El Gobierno Trump Busca Desmantelar el Cártel de Sinaloa
Designación como Terroristas Globales Especialmente Designados y una Recompensa de 10 Millones de Dólares
Estados Unidos ha impuesto severas sanciones a “Los Chapitos”, una facción poderosa y extremadamente violenta del Cártel de Sinaloa. Esta medida se toma en un momento crucial para combatir el alarmante aumento del tráfico de fentanilo a través de las fronteras. El gobierno, bajo la administración de Donald Trump, está intensificando sus esfuerzos para desmantelar el cártel y enfrentar a sus líderes, incluyendo a los hijos de Joaquín “El Chapo” Guzmán.
El Departamento del Tesoro ha designado a “Los Chapitos” como Terrorista Global Especialmente Designado, lo que significa que se les considera una amenaza significativa para la seguridad nacional de Estados Unidos. Esta designación no es arbitraria; se basa en su papel fundamental en la producción y distribución del fentanilo, una droga sintética devastadora que está causando miles de muertes en todo el país. El fentanilo, a menudo mezclado con otras drogas como la heroína y la cocaína, es responsable de un número creciente de sobredosis fatales.
Dos de los principales líderes fugitivos de “Los Chapitos”, Archivaldo Iván Guzmán Salazar y Jesús Alfredo Guzmán Salazar, son hijos directos de Joaquín “El Chapo” Guzmán. Su ascenso al poder dentro del cártel es un reflejo de la estructura familiar y el control que mantiene el Cártel de Sinaloa. La designación como terroristas globales busca presionar a las autoridades mexicanas para que actúen contra estos individuos y sus operaciones.
Además de la designación como terroristas, el Departamento del Tesoro ha ofrecido una recompensa de hasta 10 millones de dólares por información que conduzca al arresto o condena de Archivaldo Iván Guzmán Salazar y Jesús Alfredo Guzmán Salazar. Esta recompensa masiva demuestra la determinación de Estados Unidos de eliminar a estos individuos y debilitar el poder del cártel.

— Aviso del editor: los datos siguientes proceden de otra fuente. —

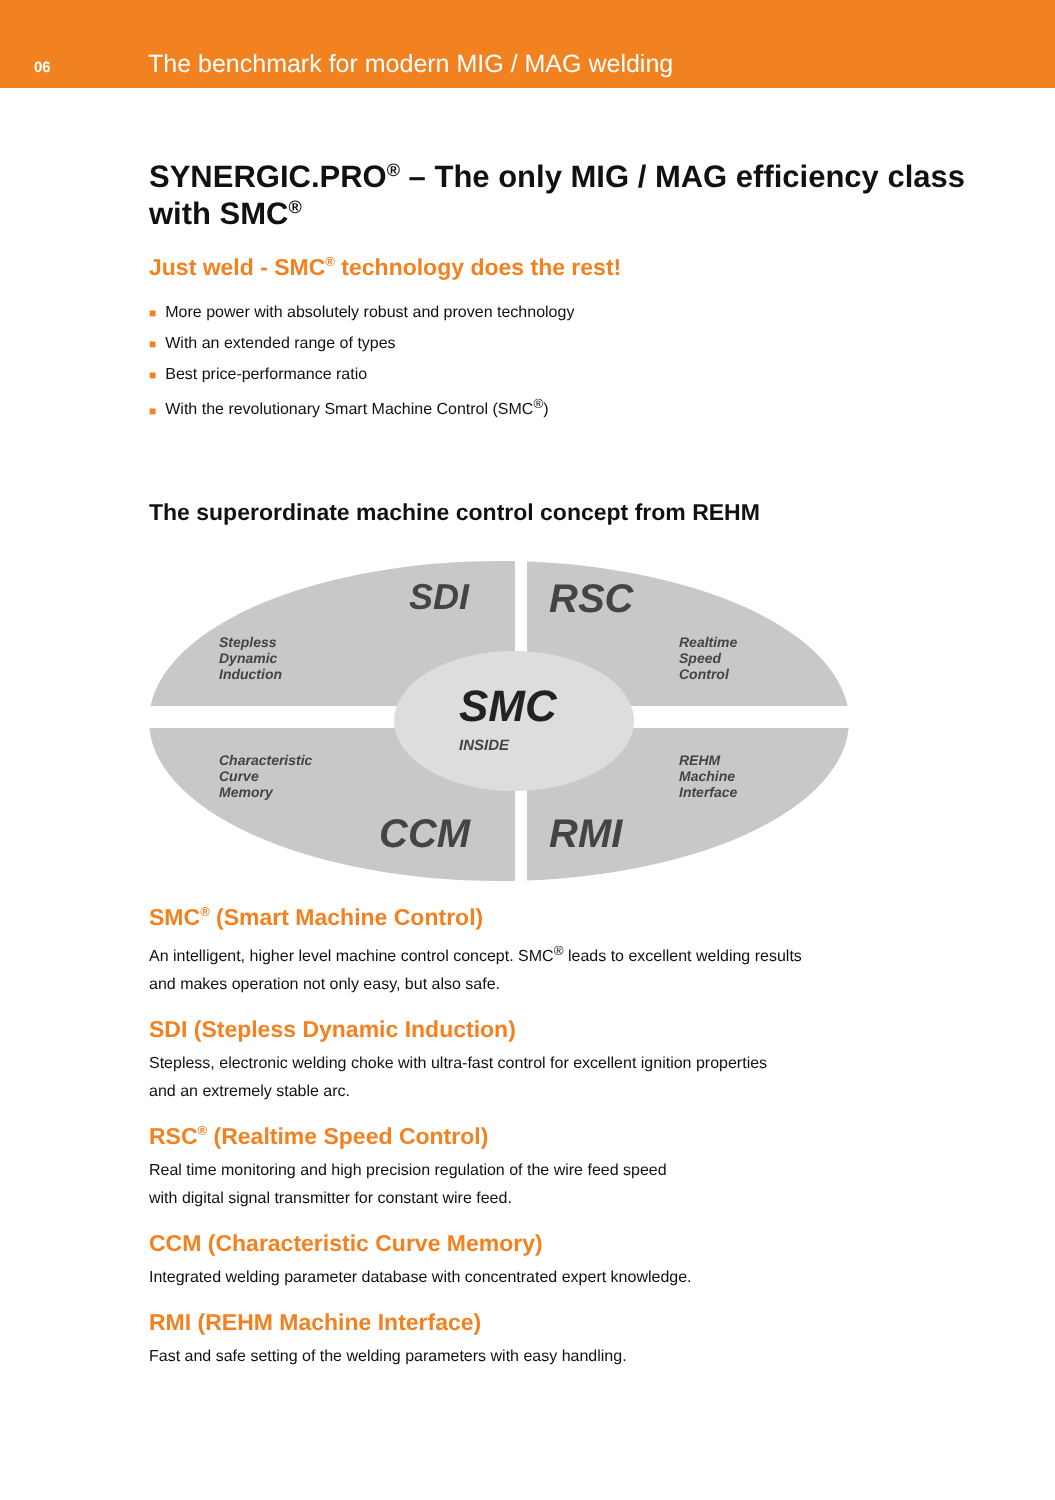06
The benchmark for modern MIG / MAG welding
SYNERGIC.PRO<sup>®</sup> – The only MIG / MAG efficiency class with SMC<sup>®</sup>
Just weld - SMC<sup>®</sup> technology does the rest!
■ More power with absolutely robust and proven technology
■ With an extended range of types
■ Best price-performance ratio
■ With the revolutionary Smart Machine Control (SMC<sup>®</sup>)
The superordinate machine control concept from REHM
Stepless
Dynamic
Induction
SDI RSC
Realtime
Speed
Control
SMC
INSIDE
Characteristic
Curve
Memory
REHM
Machine
Interface
CCM RMI
SMC<sup>®</sup> (Smart Machine Control)
An intelligent, higher level machine control concept. SMC<sup>®</sup> leads to excellent welding results
and makes operation not only easy, but also safe.
SDI (Stepless Dynamic Induction)
Stepless, electronic welding choke with ultra-fast control for excellent ignition properties
and an extremely stable arc.
RSC<sup>®</sup> (Realtime Speed Control)
Real time monitoring and high precision regulation of the wire feed speed
with digital signal transmitter for constant wire feed.
CCM (Characteristic Curve Memory)
Integrated welding parameter database with concentrated expert knowledge.
RMI (REHM Machine Interface)
Fast and safe setting of the welding parameters with easy handling.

El aumento del tráfico de fentanilo es una crisis humanitaria y de seguridad pública sin precedentes. Las sobredosis relacionadas con el fentanilo han alcanzado niveles récord, superando incluso las muertes por sobredosis de heroína en algunos estados. Esta situación exige una respuesta coordinada y agresiva por parte de las autoridades estadounidenses y mexicanas.
Esta medida se produce en el contexto de una mayor presión gubernamental contra los cárteles de la droga. En febrero, la Administración Trump ya había designado al Tren de Aragua (la fuerza táctica del cártel) y otros cárteles como organizaciones terroristas globales. Esta estrategia de designación busca presionar a las instituciones financieras y los gobiernos para que congelen los activos del cártel y dificulten sus operaciones.
La administración Trump ha implementado una política migratoria más dura, que incluye la deportación masiva de extranjeros a países de América Latina. Si bien esta política se centra en la seguridad fronteriza, también tiene implicaciones para el flujo de drogas y la financiación del cártel. El cártel utiliza una red compleja que abarca desde las finanzas ilegales hasta el transporte de drogas a través de la frontera.
El Departamento del Tesoro también ha impuesto sanciones a una red regional de asociados y empresas que apoyan las operaciones de “Los Chapitos”. Estas sanciones incluyen la congelación de activos y la prohibición a los estadounidenses de hacer negocios con estas entidades. El objetivo es interrumpir las finanzas del cártel y dificultar su capacidad para operar.